I had to adjust the NGINX config for the site (not server) to make the node process of SvelteKit accessible, which in my case only worked if it was on Port 3000. The NGINX config can be found in Ploi at servers>sites>your site>manage>
Make sure to replace all the uppercase written text with your variables (e.g. YOUR_WEBSITE_NAME). Also don’t remove the config that Ploi generates for you.
Hey, thanks for reply!
Regarding 2.), did you use
PORT=3001 node build/index.js
as start command when using another port? I got a working app on port 3001 with that and I haven't edited the nginx conf manually.(But I'm not an expert on nginx confs yet, so don't know when these are updated by ploi after changes / what restarts are needed)

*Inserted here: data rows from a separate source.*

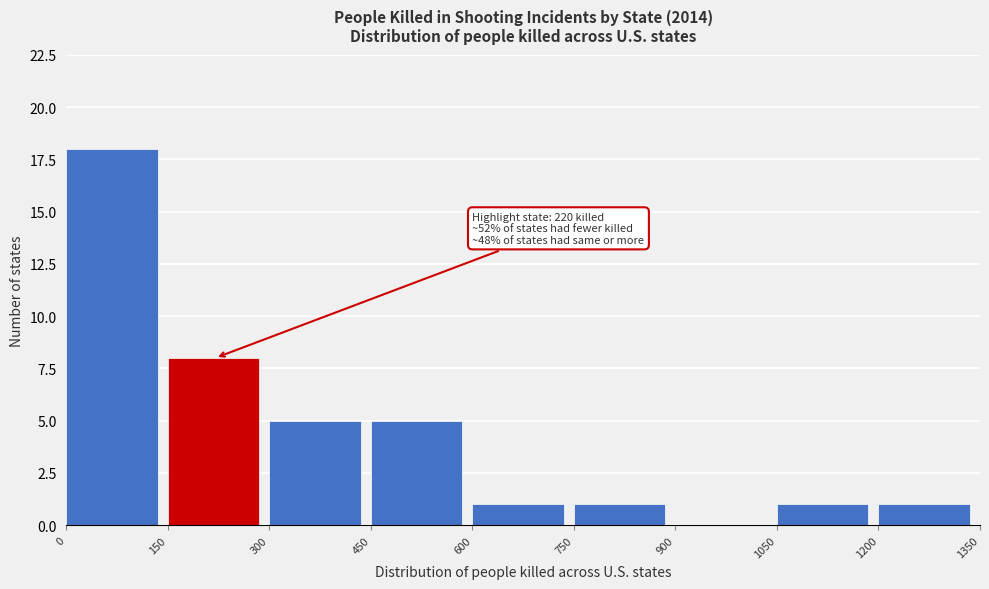

Over which range of the x-axis is the bar tallest?

0 to 150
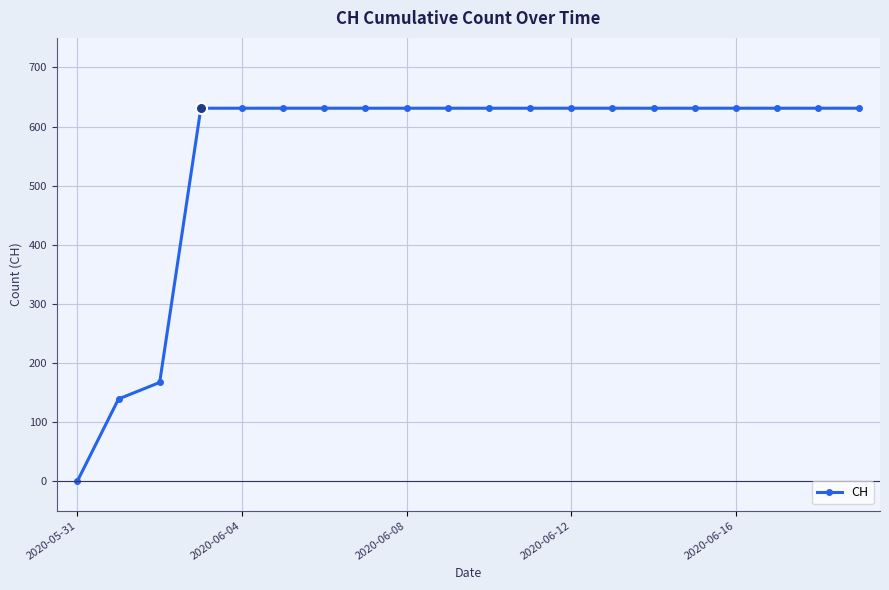

Does the chart display data point markers on the line(s)?

Yes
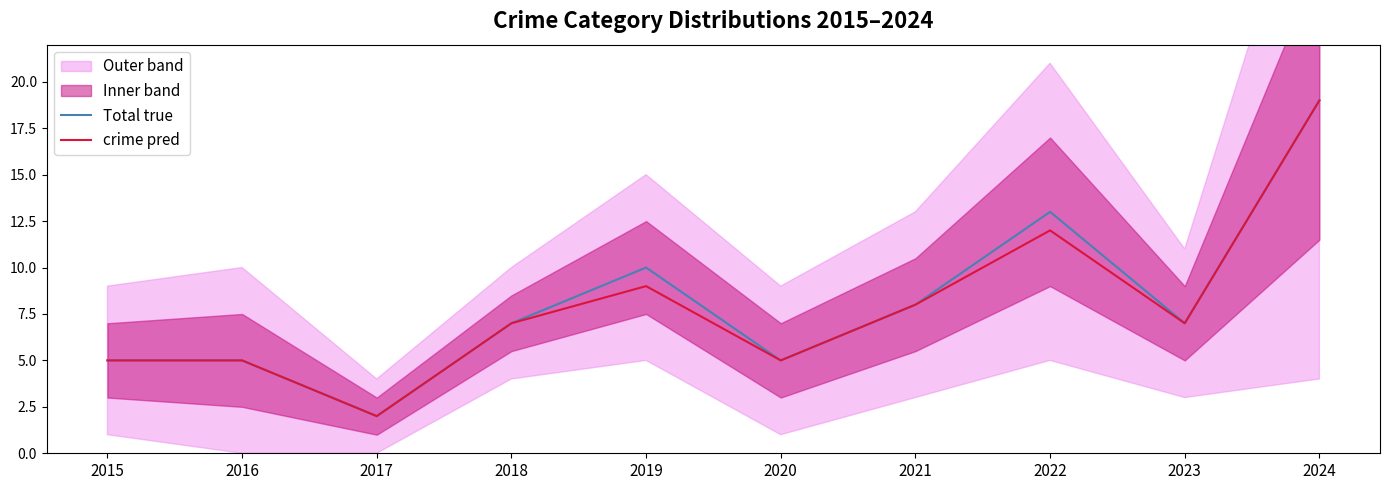

At 2022, list the series in order from smallest to largest.

crime pred, Total true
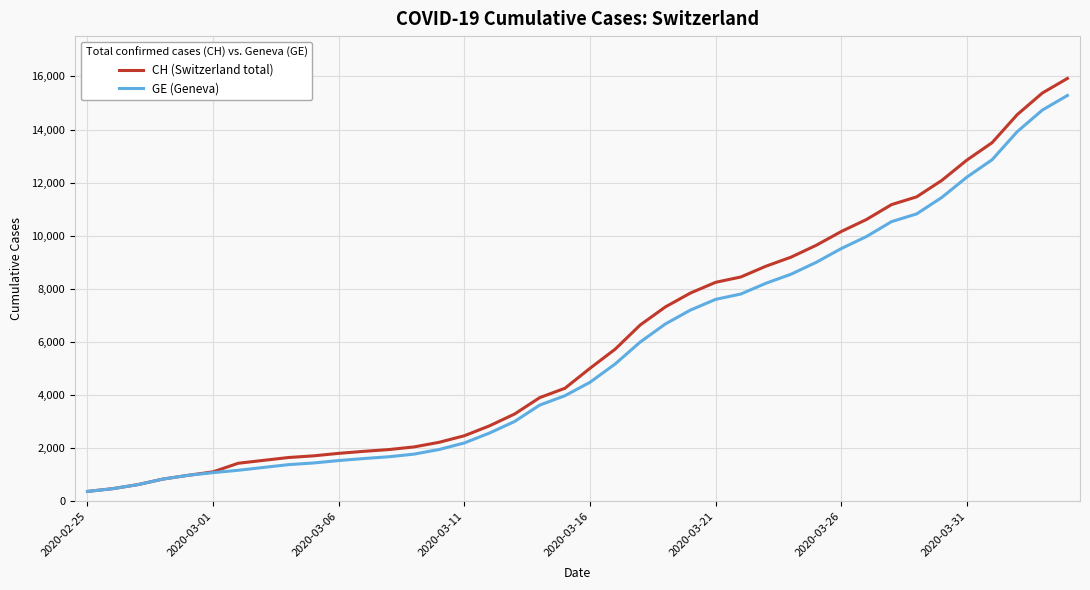

Which series has the largest range (max minus min)?

CH (Switzerland total)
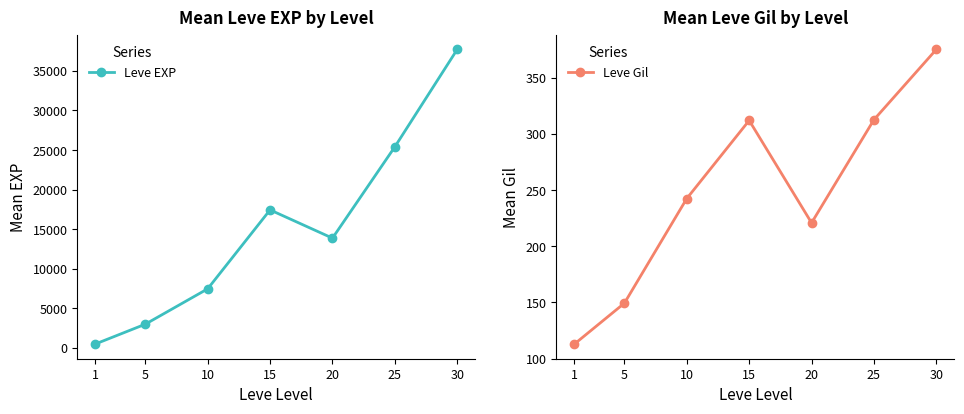

What are all the series names shown in the legend?

Leve EXP, Leve Gil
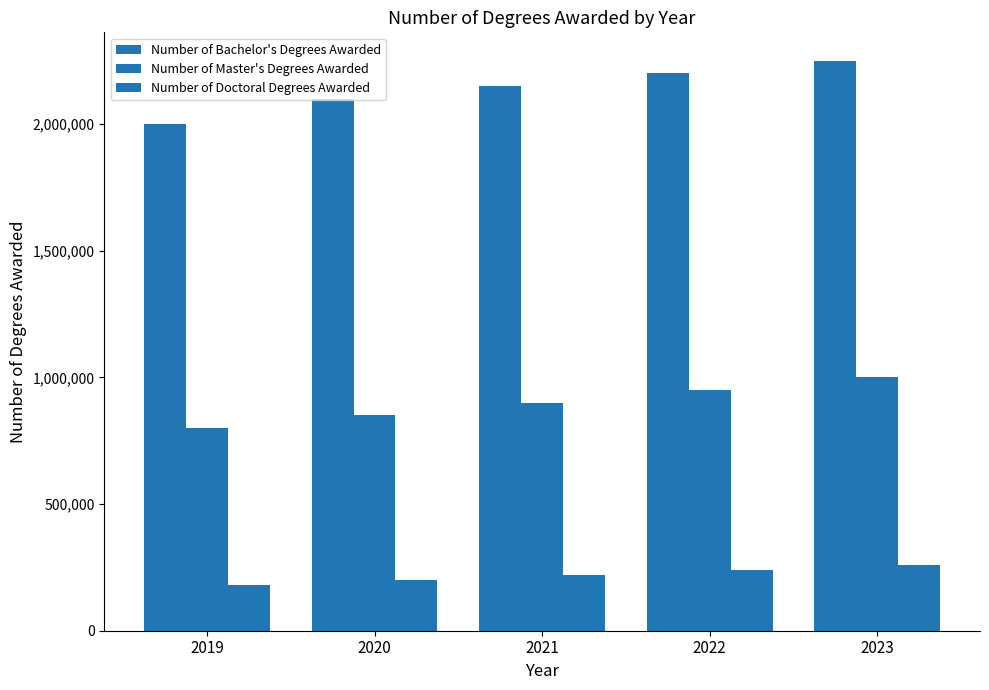

How many Number of Bachelor's Degrees Awarded values are between 2100000 and 2200000?

3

And I'm using latest SvelteKit github.com/mandrasch/sveltekit-com....
So I just tried port 3001 with the start command
PORT=3001 node build/index.js
. It only works after manually settingproxy_pass http://localhost:3001;
in NGINX configserver > location
. I guess the default behaviour for the feature "replace NGINX virtual host template" sets the proxy to 3000. Also the script doesn’t for example set the server names correctly if you have multiple domains & aliases, like in my case. That’s why I had to adjust the NGINX config manually.Ah, interesting! Thanks for reply and insights!